June 23, 2012...He is groggy this morning, looking like he could fall back to sleep at the table. He is feeding himself his banana, but needing help with the oatmeal.
Between spoons of oatmeal he asked me" how did I get into this mess”, spreading his hands
over the dining room table. I was not sure what
he meant, still not sure I do. I asked
him to explain. He said about the house,
and all the hassle, was it all worth it.
He did not say specifically his condition. He asked if I own the house.

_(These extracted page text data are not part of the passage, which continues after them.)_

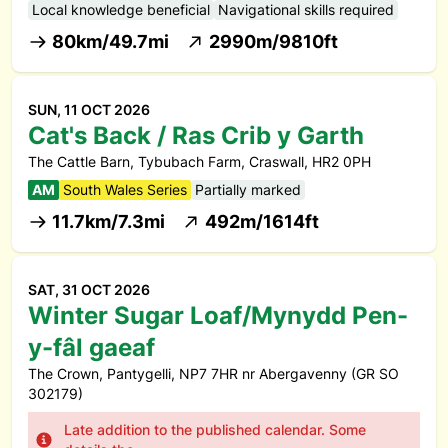
Local knowledge beneficial
Navigational skills required
80km/49.7mi
2990m/9810ft
SUN, 11 OCT 2026
Cat's Back / Ras Crib y Garth
The Cattle Barn, Tybubach Farm, Craswall, HR2 0PH
AM
South Wales Series
Partially marked
11.7km/7.3mi
492m/1614ft
SAT, 31 OCT 2026
Winter Sugar Loaf/Mynydd Pen-
y-fâl gaeaf
The Crown, Pantygelli, NP7 7HR nr Abergavenny (GR SO
302179)
Late addition to the published calendar. Some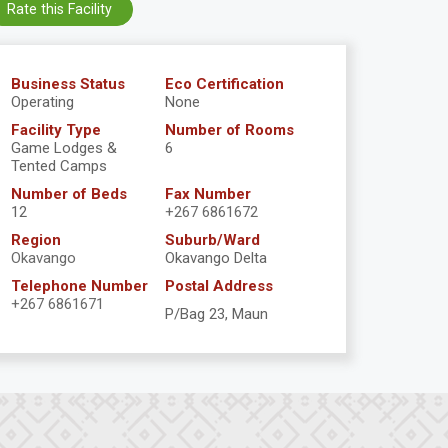
Rate this Facility
Business Status
Eco Certification
Operating
None
Facility Type
Number of Rooms
Game Lodges &
6
Tented Camps
Number of Beds
Fax Number
12
+267 6861672
Region
Suburb/Ward
Okavango
Okavango Delta
Telephone Number
Postal Address
+267 6861671
P/Bag 23, Maun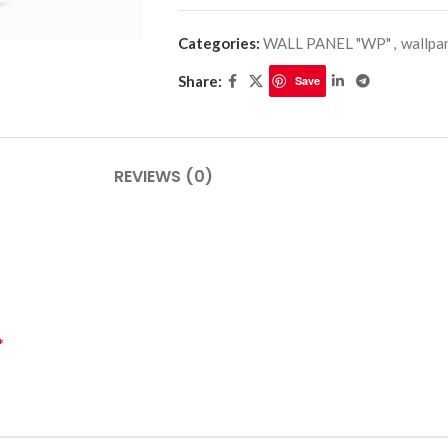
Categories:
WALL PANEL "WP"
,
wallpa
Share:
Save
PLINTHES
CIMAISE
CORNICHES
CORNIE
REVIEWS (0)
*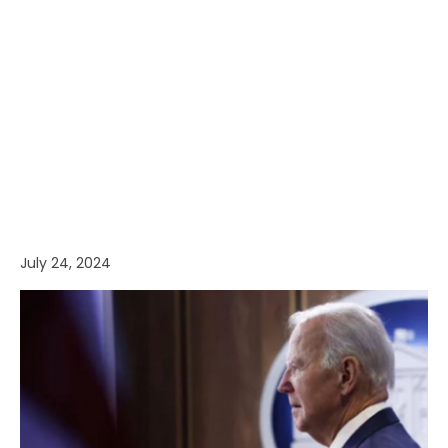
July 24, 2024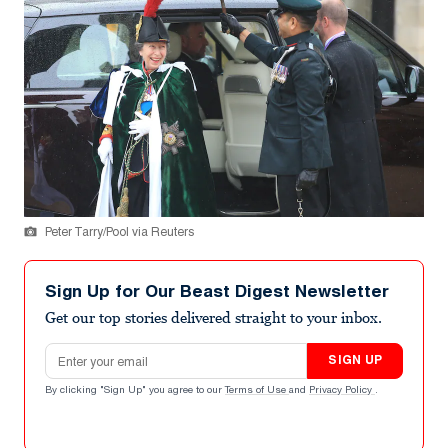
Peter Tarry/Pool via Reuters
Sign Up for Our Beast Digest Newsletter
Get our top stories delivered straight to your inbox.
Email address
SIGN UP
By clicking "Sign Up" you agree to our
Terms of Use
and
Privacy Policy
.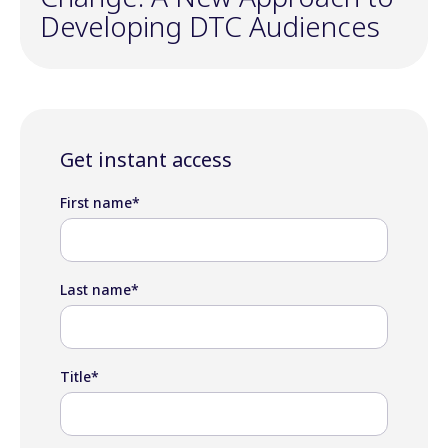
Developing DTC Audiences
Get instant access
First name
*
Last name
*
Title
*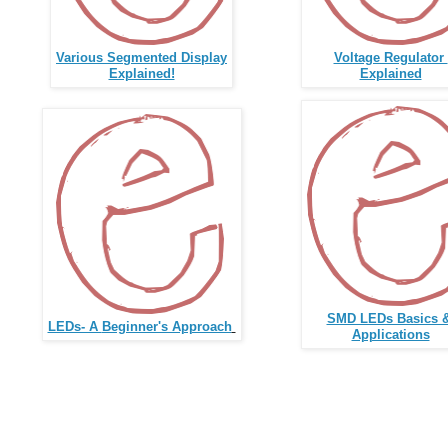
Various Segmented Display
Voltage Regulator
Explained!
Expla
ined
SMD LEDs Basics 
LEDs- A
Beginner's Approach
Applications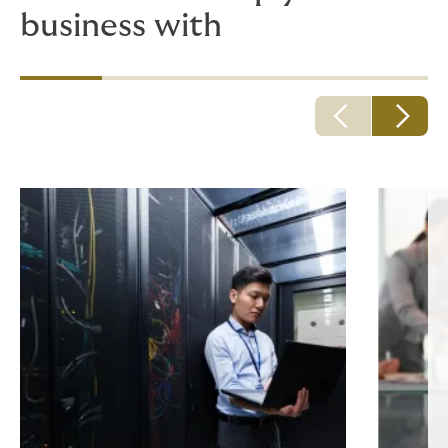
business with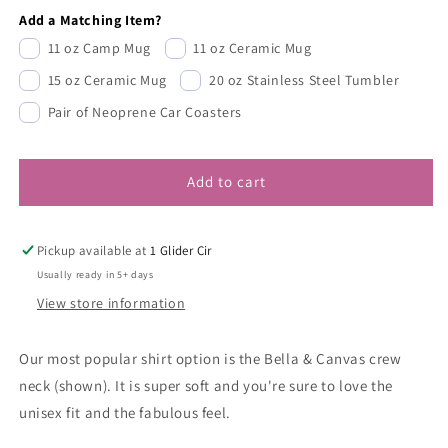
Add a Matching Item?
11 oz Camp Mug
11 oz Ceramic Mug
15 oz Ceramic Mug
20 oz Stainless Steel Tumbler
Pair of Neoprene Car Coasters
Add to cart
Pickup available at
1 Glider Cir
Usually ready in 5+ days
View store information
Our most popular shirt option is the Bella & Canvas crew
neck (shown). It is super soft and you're sure to love the
unisex fit and the fabulous feel.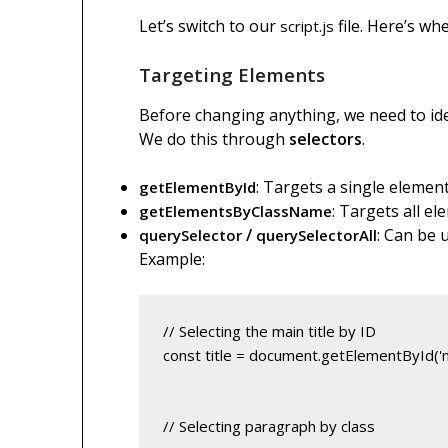
Let’s switch to our
file. Here’s wh
script.js
Targeting Elements
Before changing anything, we need to ide
We do this through
selectors
.
: Targets a single element
getElementById
: Targets all el
getElementsByClassName
/
: Can be 
querySelector
querySelectorAll
Example:
const title = document.getElementById('ma
// Selecting paragraph by class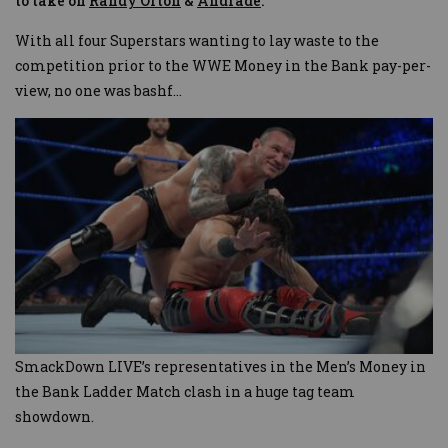
to take on
Randy Orton
&
Andrade
.
With all four Superstars wanting to lay waste to the
competition prior to the WWE Money in the Bank pay-per-
view, no one was bashf
...
SmackDown LIVE’s representatives in the Men’s Money in
the Bank Ladder Match clash in a huge tag team
showdown.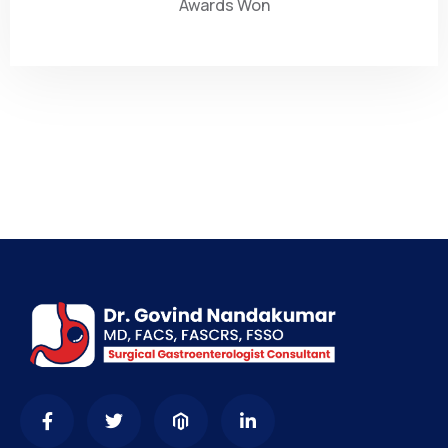
Awards Won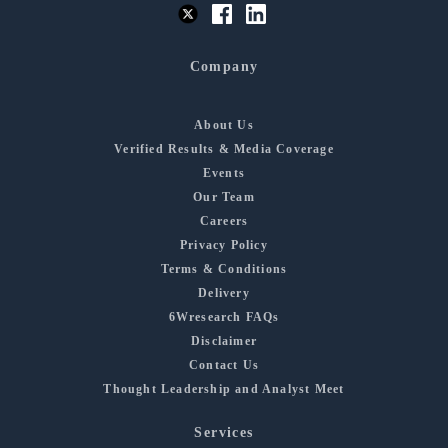
Company
About Us
Verified Results & Media Coverage
Events
Our Team
Careers
Privacy Policy
Terms & Conditions
Delivery
6Wresearch FAQs
Disclaimer
Contact Us
Thought Leadership and Analyst Meet
Services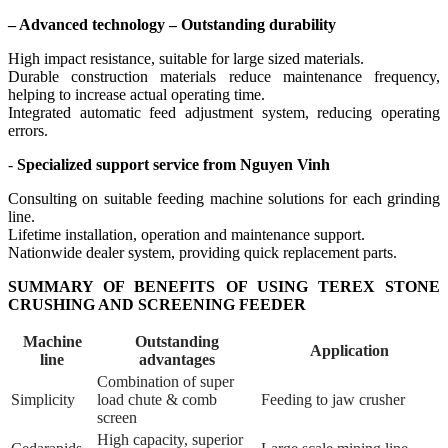
– Advanced technology – Outstanding durability
High impact resistance, suitable for large sized materials.
Durable construction materials reduce maintenance frequency,
helping to increase actual operating time.
Integrated automatic feed adjustment system, reducing operating
errors.
-
Specialized support service from Nguyen Vinh
Consulting on suitable feeding machine solutions for each grinding
line.
Lifetime installation, operation and maintenance support.
Nationwide dealer system, providing quick replacement parts.
SUMMARY OF BENEFITS OF USING TEREX STONE
CRUSHING AND SCREENING FEEDER
Machine
Outstanding
Application
line
advantages
Combination of super
Simplicity
load chute & comb
Feeding to jaw crusher
screen
High capacity, superior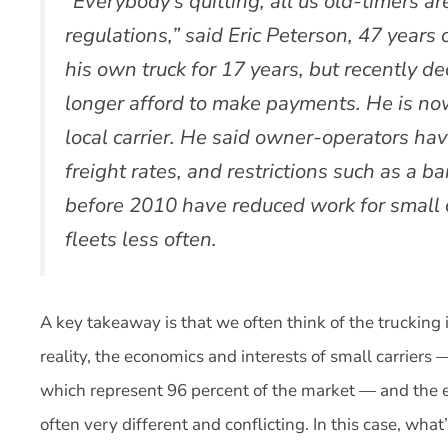
“Everybody’s quitting, all us old-timers a
regulations,” said Eric Peterson, 47 years 
his own truck for 17 years, but recently de
longer afford to make payments. He is now
local carrier. He said owner-operators hav
freight rates, and restrictions such as a b
before 2010 have reduced work for small 
fleets less often.
A key takeaway is that we often think of the trucking
reality, the economics and interests of small carriers 
which represent 96 percent of the market — and the ec
often very different and conflicting. In this case, wha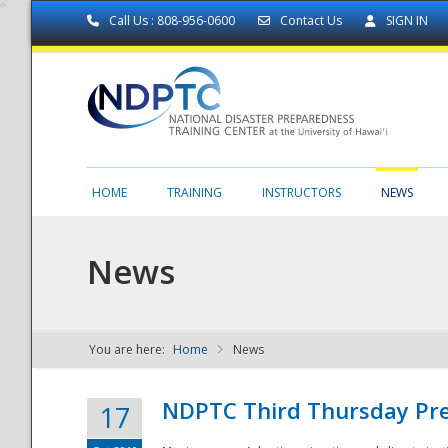
Call Us : 808-956-0600
Contact Us
SIGN IN
HOME
TRAINING
INSTRUCTORS
NEWS
News
You are here:
Home
News
NDPTC - The
NDPTC Third Thursday Pr
17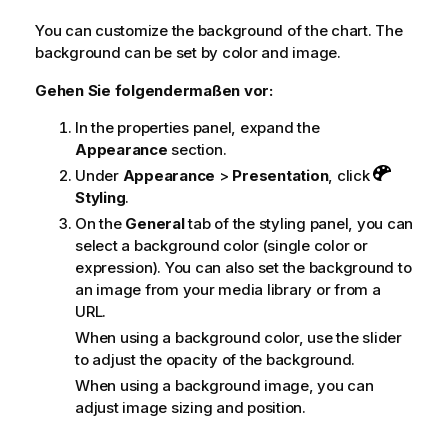
You can customize the background of the chart.
The
background can be set by color and image.
Gehen Sie folgendermaßen vor:
In the properties panel, expand the
Appearance
section.
Under
Appearance
>
Presentation
, click
Styling
.
On the
General
tab of the styling panel, you can
select a background color (single color or
expression). You can also set the background to
an image from your media library or from a
URL.
When using a background color, use the slider
to adjust the opacity of the background.
When using a background image, you can
adjust image sizing and position.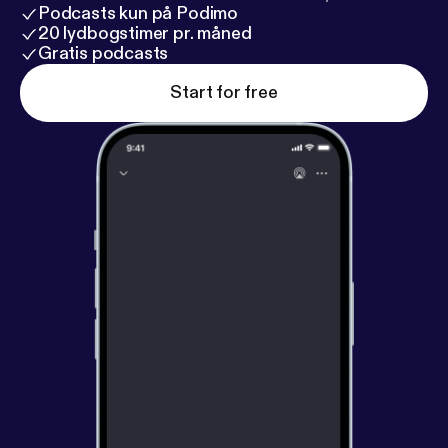
Podcasts kun på Podimo
20 lydbogstimer pr. måned
Gratis podcasts
Start for free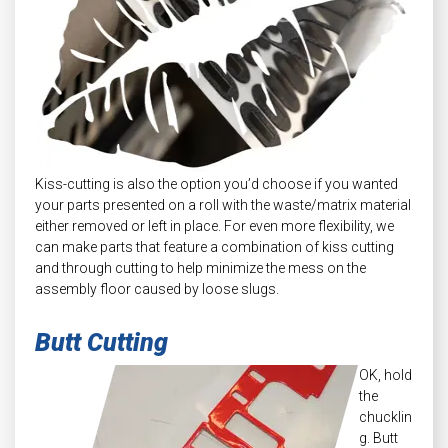
Kiss-cutting is also the option you’d choose if you wanted
your parts presented on a roll with the waste/matrix material
either removed or left in place. For even more flexibility, we
can make parts that feature a combination of kiss cutting
and through cutting to help minimize the mess on the
assembly floor caused by loose slugs.
Butt Cutting
OK, hold
the
chucklin
g. Butt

I told him yes. So I am not sure he
knows who I am or where he is. He finished his oatmeal, and his eggs and bun and juice. He took to his woodworking magazines and seemed absorbed so I went to the computer.
He is
still subdued, drowsy. Maybe he will sleep at the table for awhile. He does that sometimes for a few minutes,
sometimes for hours. I have been sitting in my office for a while now and
he has not called me. So he is probably sleeping. I will check on him in a few
minutes.
I have mixed feelings when he sleeps.
I get some “free” time but I cannot go anywhere. I cannot do anything
that will disturb his sleep. I can’t get involved in something that requires a
commitment of my time and attention because if he wakes and calls me I must
drop what I am doing.
It's time to check on him and maybe go see if there is any mail. It's a beautiful day, not too hot or humid. Maybe we'll go grocery shopping later.